If a team doesn't have the talent to defeat a team like the Miami Heat, it needs to beat them with its depth.
That's the case for the Denver Nuggets, and it's also the case for the San Antonio Spurs. However, what separates the Spurs from the Nuggets is the fact that San Antonio does employ a few standout names on its roster, including the point guard who just finished fourth in MVP voting last year. Tony Parker had a resurgence last year, averaging a career high in assists and averaging his most amount of points since 2009.
Alongside of him, the Spurs also happen to have the greatest power forward to play the game and one of the league's top shooting guards when healthy.
While the Spurs may not have the positionless players that can match up with the Heat's lineup, what they do have is a rotation that goes 10 players deep.

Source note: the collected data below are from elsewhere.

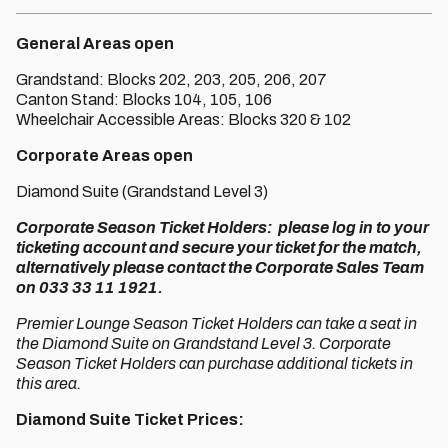
General Areas open
Grandstand: Blocks 202, 203, 205, 206, 207
Canton Stand: Blocks 104, 105, 106
Wheelchair Accessible Areas: Blocks 320 & 102
Corporate Areas open
Diamond Suite (Grandstand Level 3)
Corporate Season Ticket Holders: please log in to your
ticketing account and secure your ticket for the match,
alternatively please contact the Corporate Sales Team
on 033 33 11 1921.
Premier Lounge Season Ticket Holders can take a seat in
the Diamond Suite on Grandstand Level 3. Corporate
Season Ticket Holders can purchase additional tickets in
this area.
Diamond Suite Ticket Prices:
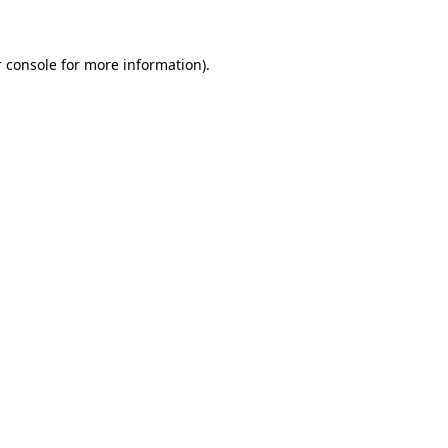
 console for more information)
.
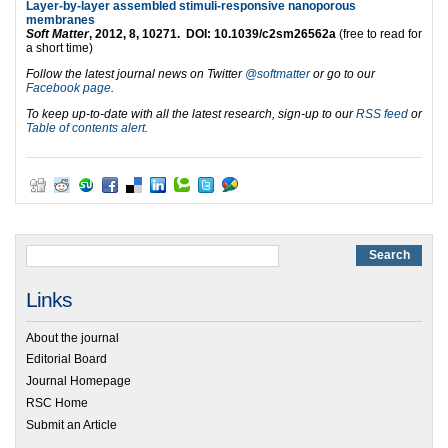
Layer-by-layer assembled stimuli-responsive nanoporous
membranes
Soft Matter
, 2012, 8, 10271. DOI: 10.1039/c2sm26562a
(free to read for
a short time)
Follow the latest journal news on Twitter
@softmatter
or go to our
Facebook page
.
To keep up-to-date with all the latest research, sign-up to our
RSS feed
or
Table of contents alert
.
Links
About the journal
Editorial Board
Journal Homepage
RSC Home
Submit an Article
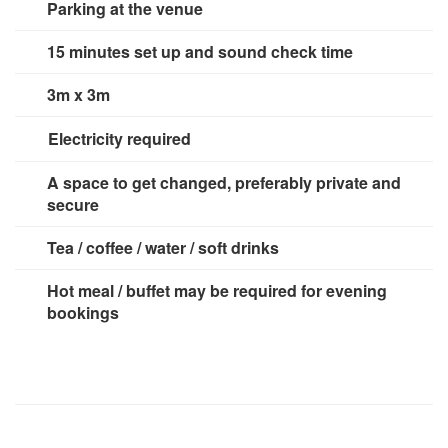
Parking at the venue
15 minutes set up and sound check time
3m x 3m
Electricity required
No
A space to get changed, preferably private and
secure
Tea / coffee / water / soft drinks
Hot meal / buffet may be required for evening
bookings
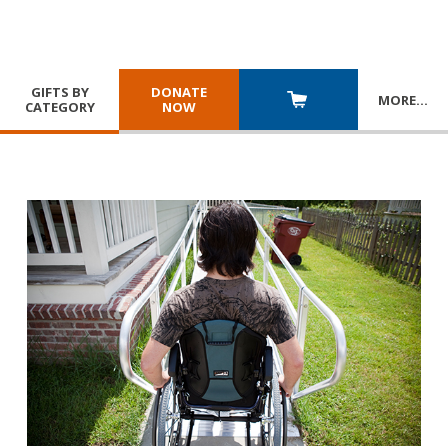
GIFTS BY
DONATE
MORE
…
CATEGORY
NOW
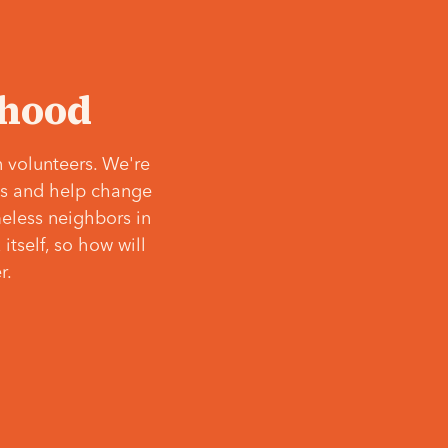
‘hood
 volunteers. We're
ves and help change
meless neighbors in
itself, so how will
r.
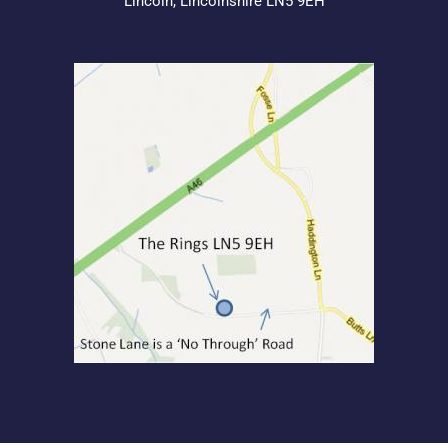
Lincoln, Lincolnshire LN5 9EH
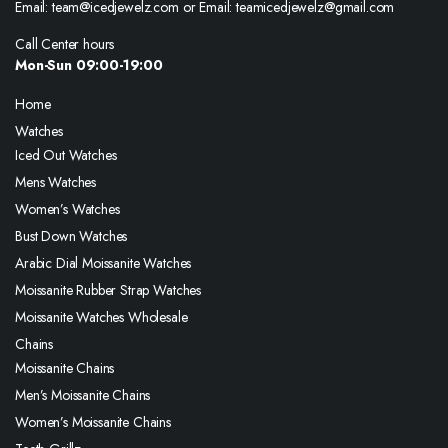
Email: team@icedjewelz.com or Email: teamicedjewelz@gmail.com
Call Center hours
Mon-Sun 09:00-19:00
Home
Watches
Iced Out Watches
Mens Watches
Women’s Watches
Bust Down Watches
Arabic Dial Moissanite Watches
Moissanite Rubber Strap Watches
Moissanite Watches Wholesale
Chains
Moissanite Chains
Men’s Moissanite Chains
Women’s Moissanite Chains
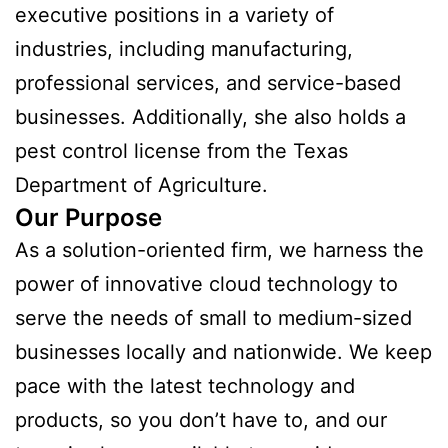
executive positions in a variety of
industries, including manufacturing,
professional services, and service-based
businesses. Additionally, she also holds a
pest control license from the Texas
Department of Agriculture.
Our Purpose
As a solution-oriented firm, we harness the
power of innovative cloud technology to
serve the needs of small to medium-sized
businesses locally and nationwide. We keep
pace with the latest technology and
products, so you don’t have to, and our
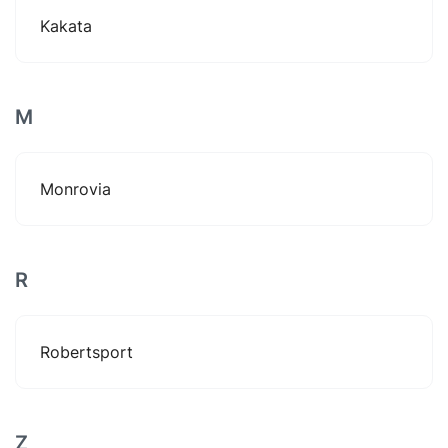
Kakata
M
Monrovia
R
Robertsport
Z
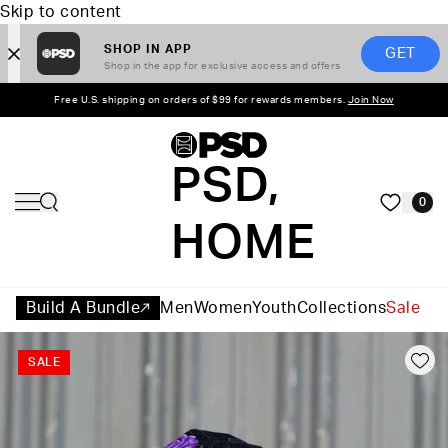
Skip to content
SHOP IN APP
GET
Shop in the app for exclusive access and offers
Free U.S. shipping on orders of $99 for rewards members.
Join Now
PSD,
0
HOME
Build A Bundle
Men
Women
Youth
Collections
Sale
SALE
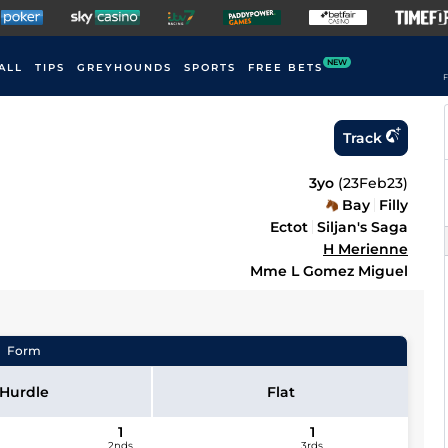
NEW
ALL
TIPS
GREYHOUNDS
SPORTS
FREE BETS
F
Track
3yo
(
23Feb23
)
Bay
Filly
Ectot
Siljan's Saga
H Merienne
Mme L Gomez Miguel
Form
Hurdle
Flat
1
1
2nds
3rds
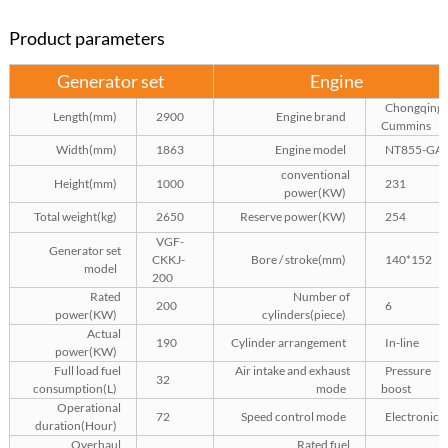
Product parameters
Generator set
Engine
Chongqing
Length(mm)
2900
Engine brand
Cummins
Width(mm)
1863
Engine model
NT855-GA
conventional
Height(mm)
1000
231
power(KW)
Total weight(kg)
2650
Reserve power(KW)
254
VGF-
Generator set
CKKJ-
Bore / stroke(mm)
140*152
model
200
Rated
Number of
200
6
power(KW)
cylinders(piece)
Actual
190
Cylinder arrangement
In-line
power(KW)
Full load fuel
Air intake and exhaust
Pressure
32
consumption(L)
mode
boost
Operational
72
Speed control mode
Electronics
duration(Hour)
Overhaul
Rated fuel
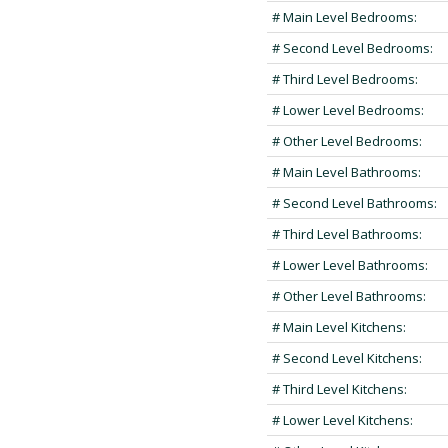
# Main Level Bedrooms:
# Second Level Bedrooms:
# Third Level Bedrooms:
# Lower Level Bedrooms:
# Other Level Bedrooms:
# Main Level Bathrooms:
# Second Level Bathrooms:
# Third Level Bathrooms:
# Lower Level Bathrooms:
# Other Level Bathrooms:
# Main Level Kitchens:
# Second Level Kitchens:
# Third Level Kitchens:
# Lower Level Kitchens:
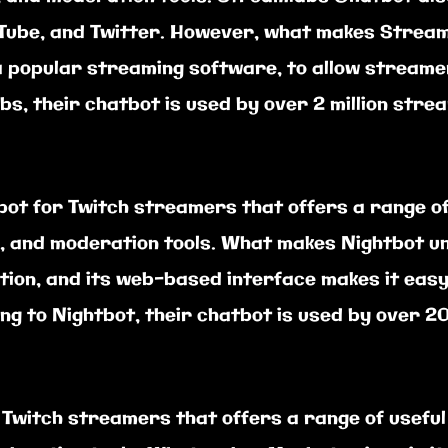
Tube, and Twitter. However, what makes Streamla
 popular streaming software, to allow streamer
s, their chatbot is used by over 2 million str
ot for Twitch streamers that offers a range of 
 and moderation tools. What makes Nightbot uniq
lation, and its web-based interface makes it ea
ng to Nightbot, their chatbot is used by over 2
 Twitch streamers that offers a range of useful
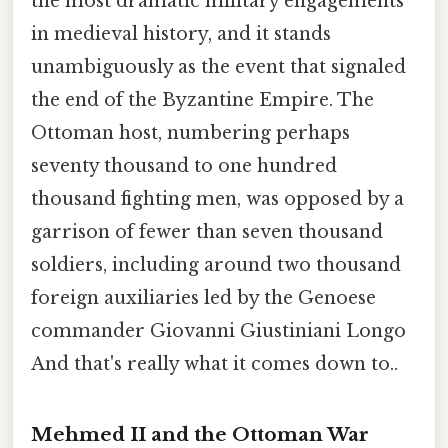
the most dramatic military engagements
in medieval history, and it stands
unambiguously as the event that signaled
the end of the Byzantine Empire. The
Ottoman host, numbering perhaps
seventy thousand to one hundred
thousand fighting men, was opposed by a
garrison of fewer than seven thousand
soldiers, including around two thousand
foreign auxiliaries led by the Genoese
commander Giovanni Giustiniani Longo
And that's really what it comes down to..
Mehmed II and the Ottoman War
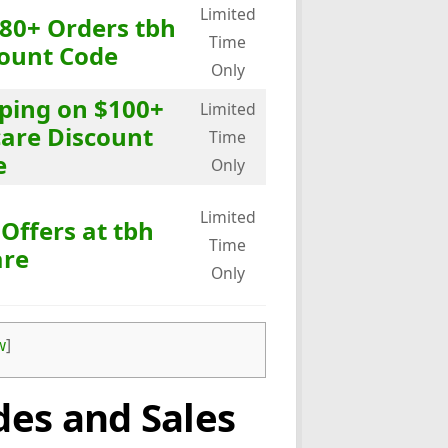
Limited
$80+ Orders tbh
Time
count Code
Only
pping on $100+
Limited
care Discount
Time
e
Only
Limited
 Offers at tbh
Time
are
Only
w
]
es and Sales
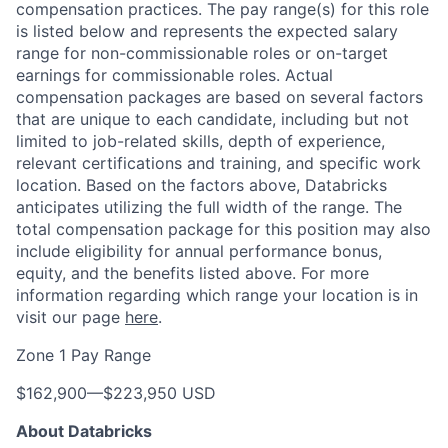
compensation practices. The pay range(s) for this role
is listed below and represents the expected salary
range for non-commissionable roles or on-target
earnings for commissionable roles. Actual
compensation packages are based on several factors
that are unique to each candidate, including but not
limited to job-related skills, depth of experience,
relevant certifications and training, and specific work
location. Based on the factors above, Databricks
anticipates utilizing the full width of the range. The
total compensation package for this position may also
include eligibility for annual performance bonus,
equity, and the benefits listed above. For more
information regarding which range your location is in
visit our page
here
.
Zone 1 Pay Range
$162,900
—
$223,950 USD
About Databricks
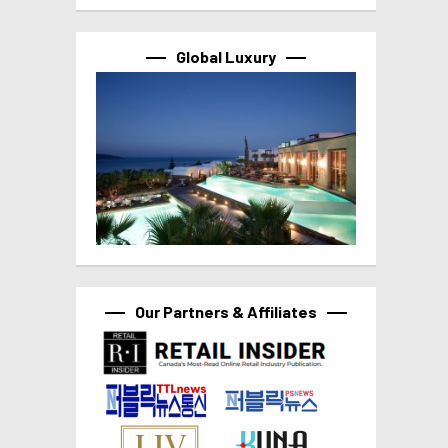
Global Luxury
Our Partners & Affiliates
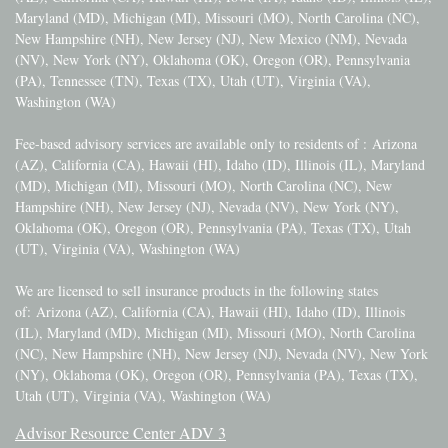
Maryland (MD), Michigan (MI), Missouri (MO), North Carolina (NC),
New Hampshire (NH), New Jersey (NJ), New Mexico (NM), Nevada
(NV), New York (NY), Oklahoma (OK), Oregon (OR), Pennsylvania
(PA), Tennessee (TN), Texas (TX), Utah (UT), Virginia (VA),
Washington (WA)
Fee-based advisory services are available only to residents of :
Arizona
(AZ), California (CA), Hawaii (HI), Idaho (ID), Illinois (IL), Maryland
(MD), Michigan (MI), Missouri (MO), North Carolina (NC), New
Hampshire (NH), New Jersey (NJ), Nevada (NV), New York (NY),
Oklahoma (OK), Oregon (OR), Pennsylvania (PA), Texas (TX), Utah
(UT), Virginia (VA), Washington (WA)
We are licensed to sell insurance products in the following states
of:
Arizona (AZ), California (CA), Hawaii (HI), Idaho (ID), Illinois
(IL), Maryland (MD), Michigan (MI), Missouri (MO), North Carolina
(NC), New Hampshire (NH), New Jersey (NJ), Nevada (NV), New York
(NY), Oklahoma (OK), Oregon (OR), Pennsylvania (PA), Texas (TX),
Utah (UT), Virginia (VA), Washington (WA)
Advisor Resource Center ADV 3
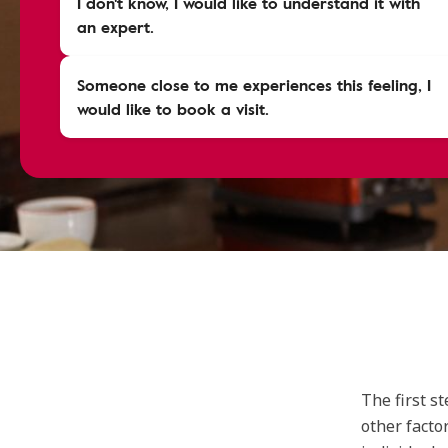
I don't know, I would like to understand it with
an expert.
Someone close to me experiences this feeling, I
would like to book a visit.
The first s
other facto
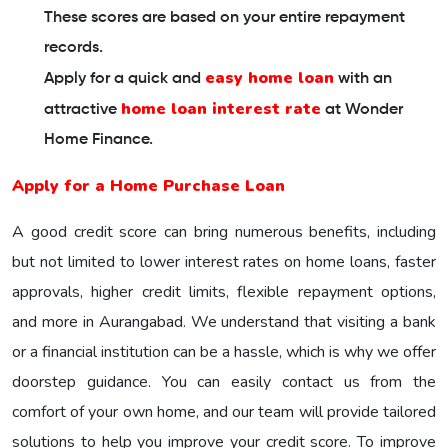
These scores are based on your entire repayment
records.
easy home loan
Apply for a quick and
with an
home loan interest rate
attractive
at Wonder
Home Finance.
Apply for a Home Purchase Loan
A good credit score can bring numerous benefits, including
but not limited to lower interest rates on home loans, faster
approvals, higher credit limits, flexible repayment options,
and more in Aurangabad. We understand that visiting a bank
or a financial institution can be a hassle, which is why we offer
doorstep guidance. You can easily contact us from the
comfort of your own home, and our team will provide tailored
solutions to help you improve your credit score. To improve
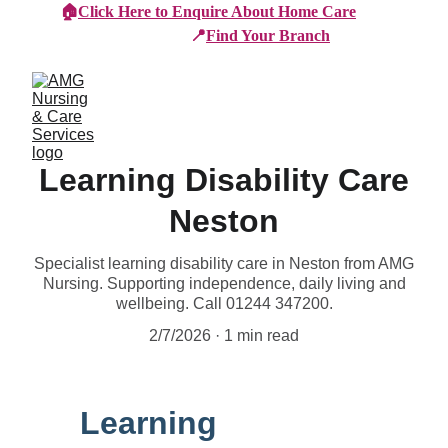
🏠
Click Here to Enquire About Home Care
📍
Find Your Branch
Learning Disability Care
Neston
Specialist learning disability care in Neston from AMG
Nursing. Supporting independence, daily living and
wellbeing. Call 01244 347200.
2/7/2026
1 min read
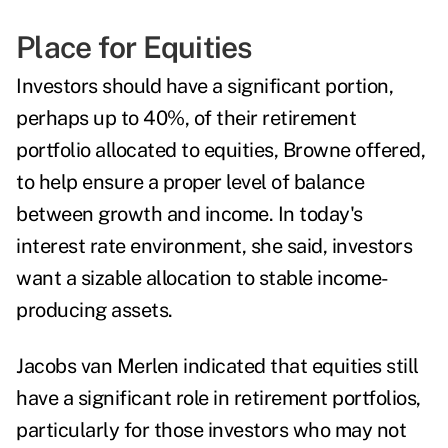
Place for Equities
Investors should have a significant portion,
perhaps up to 40%, of their retirement
portfolio allocated to equities, Browne offered,
to help ensure a proper level of balance
between growth and income. In today's
interest rate environment, she said, investors
want a sizable allocation to stable income-
producing assets.
Jacobs van Merlen
indicated that equities still
have a significant role in retirement portfolios,
particularly for those investors who may not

The Spurs live and breathe fundamentals and converting average role players into sensations overnight. Just take a look at what they did to Boris Diaw and Stephen Jackson last year; those are the effects of motivation and joining a first-class franchise.
Kawhi Leonard and Danny Green were the real stories of the year for the Spurs. Leonard, who was acquired in a deal for George Hill, surprised everyone with his defensive and shooting capabilities, while Green made a living from beyond the perimeter, shooting 44 percent from beyond the arc.
Two years ago with Cleveland, Green was a rookie who averaged two points per game.
The Spurs could send anyone on their roster on the floor and would net positive results out of it more likely than not.
San Antonio doesn't possess near the athleticism or talent of the Heat, but it has the reliability off the bench to compete with the Heat and not succumb to a lack of energy in the fourth quarter, which has been a strategy of Miami's since acquiring the Big Three.
Miami likes to run and gun its opponents to the point of exhaustion, but it doesn't always work against the teams that manage their players well and have the depth to rely on.
If the Heat and Spurs somehow match up in the Finals, Miami may find itself overwhelmed having to compete with a team as well-rounded and well-coached as San Antonio.